Il lui semblait que la jeune femme marchait derrière elle, ce qui l'encouragea à parler un peu plus.
« Le monde des adultes est bien plus terrifiant que celui des enfants. Il est bien plus cruel, et les personnes réellement dotées de bonnes intentions sont rares… Et la gentillesse apparente peut aussi cacher des choses mauvaises... »
N'entendant plus les pas de la jeune femme faire écho aux siens, Mari s'arrêta, pour se retourner vers Hana.
Elle fut surprise de constater qu'Hana ne la regardait pas et lui montrait son dos. La nouvelle recrue faisait face à la direction opposée, regardant quelque chose au loin. Mais Mari ne vit pas immédiatement quoi que ce soit qui puisse attirer à ce point l'attention d'Hana, qu'elle en oublie ce qui l'entoure.
Peut-être de l'autre côté de la rue principale ?

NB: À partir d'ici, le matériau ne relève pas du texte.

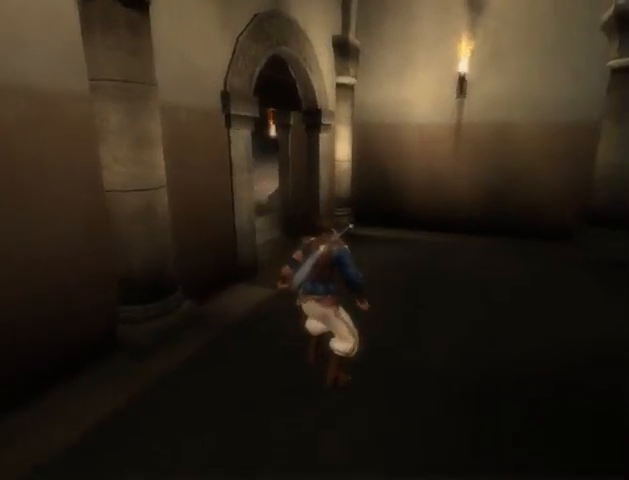
Gameplay with a controller (Xbox layout); each line is a JSON object with the inputs held at the frame after it. "events" lists button and stick changes between this image and that frame as [ms after this image, input, new state], when the widget could be followed in between. Not read: L2 L3 R2 R3.
{"buttons": [], "left_stick": "center", "right_stick": "center", "events": [[167, "left_stick", "center"], [167, "right_stick", "up"], [367, "left_stick", "up"], [367, "right_stick", "center"], [500, "left_stick", "center"]]}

Curieuse de savoir ce que Hana était absorbée à regarder si intensément, Mari suivit le regard contemplatif de la jeune femme, et trouva ce qu'elle regardait : le chef Kobayashi, marchant côte à côte avec le chef adjoint Ogawa.
Elle ne pouvait pas voir l'expression d'Hana, de là où elle se trouvait.
Pourtant, elle se souviendrait sûrement longtemps du ton douloureux et triste avec lequel la jeune femme parla, lorsqu'elle prononça deux mots simples mais pourtant importants :
« Je sais. »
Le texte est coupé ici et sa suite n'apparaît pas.